Justin Bieber isn’t the only controversial attendee at the Sydney Hillsong Church conference.
It’s the Australian megachurch that “loves God and people”. So why did Hillsong include an interview with Mark Driscoll at their conference ?
For those who aren’t involved, Hillsong’s appeal might be elusive.
You may know that they sing, about their hundreds of thousands of followers and about their apparent world domination (thanks to celebrity guest-stars like Justin Bieber).
What certainly isn’t clear to those who didn’t go to the recent conference is why Hillsong decided to include a video of a Preacher whose invitation to attend was previously rescinded due to remarks like “some women — you’re a nag. You’re disrespectful. You’re quarrelsome. Being married to you is like a life sentence, and the guy’s just scratching on his wall every day.”
According to Sydney Morning Herald, the video featured at the recent conference depicted Driscoll and his wife Grace in a pre-recorded interview by the head of Hillsong, Brian Houston.
The Sydney Morning Herald reported that Houston pressed Driscoll to address the controversy about his appearance at the Hillsong conference, in particular some of his misogynistic and sexist comments such as,
“Ultimately, God created you and it is His penis. You are simply borrowing it for a while.
Knowing that His penis would need a home, God created a woman to be your wife and when you marry her and look down you will notice that your wife is shaped differently than you and makes a very nice home.”
“A wife who lets herself go and is not sexually available to her husband in the ways that the Song of Songs is so frank about is not responsible for her husband’s sin, but she may not be helping him either.”
In regards to these previous statements, Driscoll allegedly said in the interview with Houston, “I can’t read some of the things I said in text … I feel horrified that I shared some of this sentiment … that perception of what I think about women is entirely my own fault. I have no one to blame but myself.”

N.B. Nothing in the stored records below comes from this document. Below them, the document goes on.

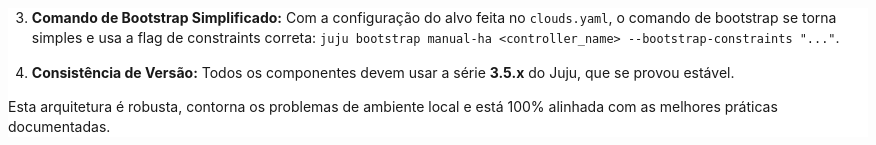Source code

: 3.  **Comando de Bootstrap Simplificado:** Com a configuração do alvo feita no `clouds.yaml`, o comando de bootstrap se torna simples e usa a flag de constraints correta: `juju bootstrap manual-ha <controller_name> --bootstrap-constraints "..."`.

4.  **Consistência de Versão:** Todos os componentes devem usar a série **3.5.x** do Juju, que se provou estável.

Esta arquitetura é robusta, contorna os problemas de ambiente local e está 100% alinhada com as melhores práticas documentadas.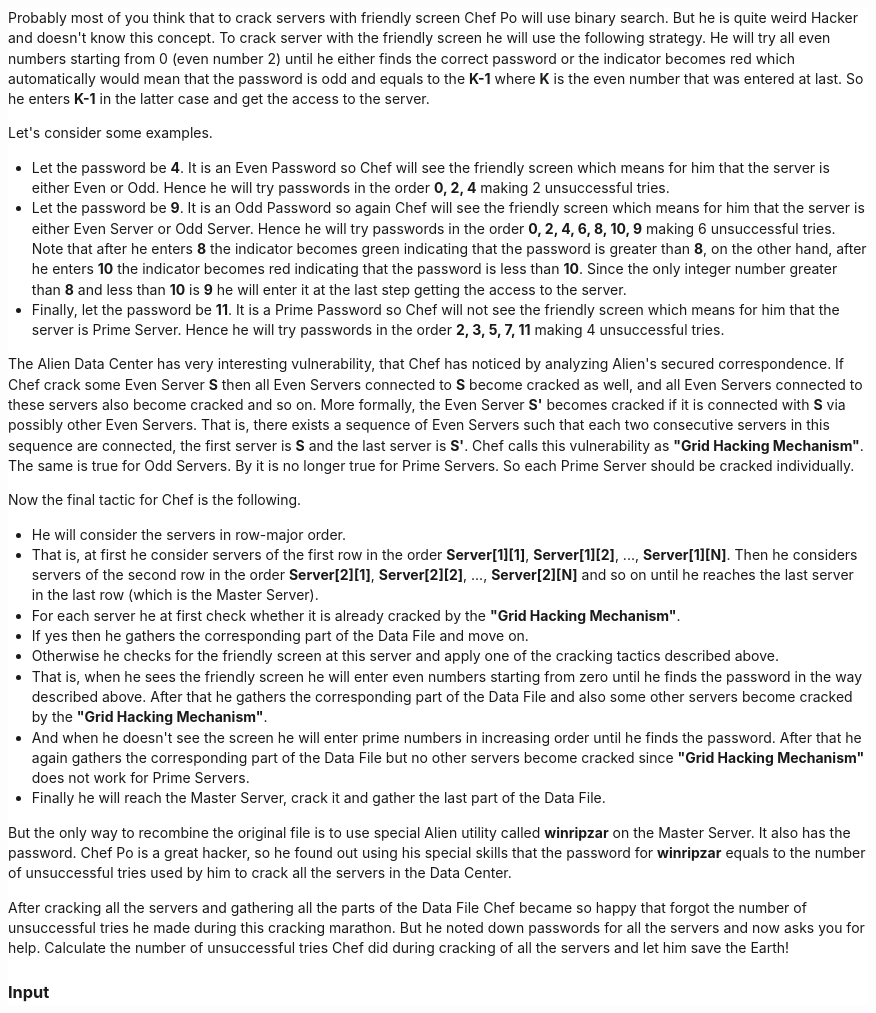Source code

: <p>Probably most of you think that to crack servers with friendly screen Chef Po will use binary search. But he is quite weird Hacker and doesn't know this concept. To crack server with the friendly screen he will use the following strategy. He will try all even numbers starting from 0 (even number 2) until he either finds the correct password or the indicator becomes red which automatically would mean that the password is odd and equals to the <b>K-1</b> where <b>K</b> is the even number that was entered at last. So he enters <b>K-1</b> in the latter case and get the access to the server.</p>
<p>Let's consider some examples.</p>
<ul>
<li>Let the password be <b>4</b>. It is an Even Password so Chef will see the friendly screen which means for him that the server is either Even or Odd. Hence he will try passwords in the order <b>0, 2, 4</b> making 2 unsuccessful tries.</li>
<li>Let the password be <b>9</b>. It is an Odd Password so again Chef will see the friendly screen which means for him that the server is either Even Server or Odd Server. Hence he will try passwords in the order <b>0, 2, 4, 6, 8, 10, 9</b> making 6 unsuccessful tries. Note that after he enters <b>8</b> the indicator becomes green indicating that the password is greater than <b>8</b>, on the other hand, after he enters <b>10</b> the indicator becomes red indicating that the password is less than <b>10</b>. Since the only integer number greater than <b>8</b> and less than <b>10</b> is <b>9</b> he will enter it at the last step getting the access to the server.</li>
<li>Finally, let the password be <b>11</b>. It is a Prime Password so Chef will not see the friendly screen which means for him that the server is Prime Server. Hence he will try passwords in the order <b>2, 3, 5, 7, 11</b> making 4 unsuccessful tries.</li>
</ul>
<p>The Alien Data Center has very interesting vulnerability, that Chef has noticed by analyzing Alien's secured correspondence. If Chef crack some Even Server <b>S</b> then all Even Servers connected to <b>S</b> become cracked as well, and all Even Servers connected to these servers also become cracked and so on. More formally, the Even Server <b>S'</b> becomes cracked if it is connected with <b>S</b> via possibly other Even Servers. That is, there exists a sequence of Even Servers such that each two consecutive servers in this sequence are connected, the first server is <b>S</b> and the last server is <b>S'</b>. Chef calls this vulnerability as <b>"Grid Hacking Mechanism"</b>. The same is true for Odd Servers. By it is no longer true for Prime Servers. So each Prime Server should be cracked individually.</p>
<p>Now the final tactic for Chef is the following.</p>
<ul>
<li>He will consider the servers in row-major order.</li>
<li>That is, at first he consider servers of the first row in the order <b>Server[1][1]</b>, <b>Server[1][2]</b>, ..., <b>Server[1][N]</b>. Then he considers servers of the second row in the order <b>Server[2][1]</b>, <b>Server[2][2]</b>, ..., <b>Server[2][N]</b> and so on until he reaches the last server in the last row (which is the Master Server).</li>
<li>For each server he at first check whether it is already cracked by the <b>"Grid Hacking Mechanism"</b>.</li>
<li>If yes then he gathers the corresponding part of the Data File and move on.</li>
<li>Otherwise he checks for the friendly screen at this server and apply one of the cracking tactics described above.</li>
<li>That is, when he sees the friendly screen he will enter even numbers starting from zero until he finds the password in the way described above. After that he gathers the corresponding part of the Data File and also some other servers become cracked by the <b>"Grid Hacking Mechanism"</b>.</li>
<li>And when he doesn't see the screen he will enter prime numbers in increasing order until he finds the password. After that he again gathers the corresponding part of the Data File but no other servers become cracked since <b>"Grid Hacking Mechanism"</b> does not work for Prime Servers.</li>
<li>Finally he will reach the Master Server, crack it and gather the last part of the Data File.</li>
</ul>
<p>But the only way to recombine the original file is to use special Alien utility called <b>winripzar</b> on the Master Server. It also has the password. Chef Po is a great hacker, so he found out using his special skills that the password for <b>winripzar</b> equals to the number of unsuccessful tries used by him to crack all the servers in the Data Center.</p>
<p>After cracking all the servers and gathering all the parts of the Data File Chef became so happy that forgot the number of unsuccessful tries he made during this cracking marathon. But he noted down passwords for all the servers and now asks you for help. Calculate the number of unsuccessful tries Chef did during cracking of all the servers and let him save the Earth!</p>
<h3>Input</h3>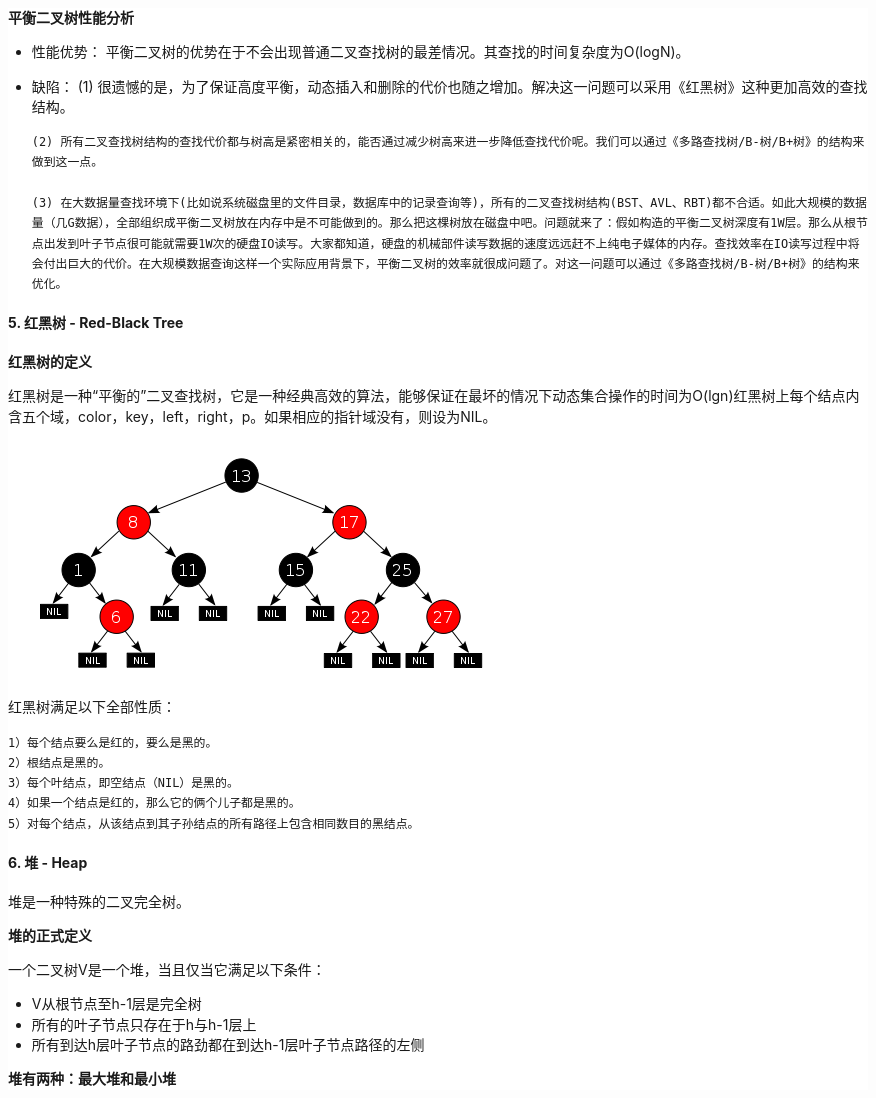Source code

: **平衡二叉树性能分析**

- 性能优势：
平衡二叉树的优势在于不会出现普通二叉查找树的最差情况。其查找的时间复杂度为O(logN)。

- 缺陷：
      (1) 很遗憾的是，为了保证高度平衡，动态插入和删除的代价也随之增加。解决这一问题可以采用《红黑树》这种更加高效的查找结构。

      (2) 所有二叉查找树结构的查找代价都与树高是紧密相关的，能否通过减少树高来进一步降低查找代价呢。我们可以通过《多路查找树/B-树/B+树》的结构来做到这一点。

      (3) 在大数据量查找环境下(比如说系统磁盘里的文件目录，数据库中的记录查询等)，所有的二叉查找树结构(BST、AVL、RBT)都不合适。如此大规模的数据量（几G数据），全部组织成平衡二叉树放在内存中是不可能做到的。那么把这棵树放在磁盘中吧。问题就来了：假如构造的平衡二叉树深度有1W层。那么从根节点出发到叶子节点很可能就需要1W次的硬盘IO读写。大家都知道，硬盘的机械部件读写数据的速度远远赶不上纯电子媒体的内存。查找效率在IO读写过程中将会付出巨大的代价。在大规模数据查询这样一个实际应用背景下，平衡二叉树的效率就很成问题了。对这一问题可以通过《多路查找树/B-树/B+树》的结构来优化。

#### 5. 红黑树 - Red-Black Tree

**红黑树的定义**

红黑树是一种“平衡的”二叉查找树，它是一种经典高效的算法，能够保证在最坏的情况下动态集合操作的时间为O(lgn)红黑树上每个结点内含五个域，color，key，left，right，p。如果相应的指针域没有，则设为NIL。

![](DataStructure-RedBlackTree.png)

红黑树满足以下全部性质：

    1）每个结点要么是红的，要么是黑的。
    2）根结点是黑的。
    3）每个叶结点，即空结点（NIL）是黑的。
    4）如果一个结点是红的，那么它的俩个儿子都是黑的。
    5）对每个结点，从该结点到其子孙结点的所有路径上包含相同数目的黑结点。

#### 6. 堆 - Heap

堆是一种特殊的二叉完全树。

**堆的正式定义**

一个二叉树V是一个堆，当且仅当它满足以下条件：

- V从根节点至h-1层是完全树
- 所有的叶子节点只存在于h与h-1层上
- 所有到达h层叶子节点的路劲都在到达h-1层叶子节点路径的左侧

**堆有两种：最大堆和最小堆**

He went on to say he wants to be “a person of peace and not division” according to The Sydney Morning Herald.
The decision to initially include Driscoll was faced with a huge amount of backlash, including a petition with over 3000 signatures which called to remove him from the conference .
The petition cited reasons such as his abusive behaviour that saw him resign from leadership in the Church, in particular that “Ex-members of Mars Hill reporting they have experienced spiritual abuse from Mars Hill and Mark Driscoll, including controlling and manipulative behaviour” and “Mark Driscoll’s public statements against women in leadership over the last two decades”.
Despite this negativity, the growing amount of media attention that the Pentecostal megachurch faces could largely be a testament to their powerful marketing campaign.
Mumbrella has referred to Hillsong as “one of Australia’s few global brands” and as “the fastest growing church in a country where religion is in decline.”
So how has the Church with humble beginnings in Waterloo managed to market itself so well in an ever-increasingly cynical world?
The answer could be people like Joel and Esther Houston, who are some of the faces of the church.
The Brazilian model and guitar player for Hillsong are in charge of Hillsong’s international expansion according to The Daily Mail, and have clearly been largely successful due to establishing over 40 churches around the world and amassing more than 5 million Facebook followers.
Other factors that can be credited to Church’s success include the use and success of the songs created by the megachurch.
Hillsong claim to have sold over 11 million units and received 30 gold and platinum sales. This financial success could only help leaders such as Joel and Esther Houston to take the Hillsong movement to multiple locations across the world.
For better or worse, the Church’s success means that its decisions, such as which Preachers will feature at conferences, will inevitably receive a huge amount of attention both within Australia and worldwide.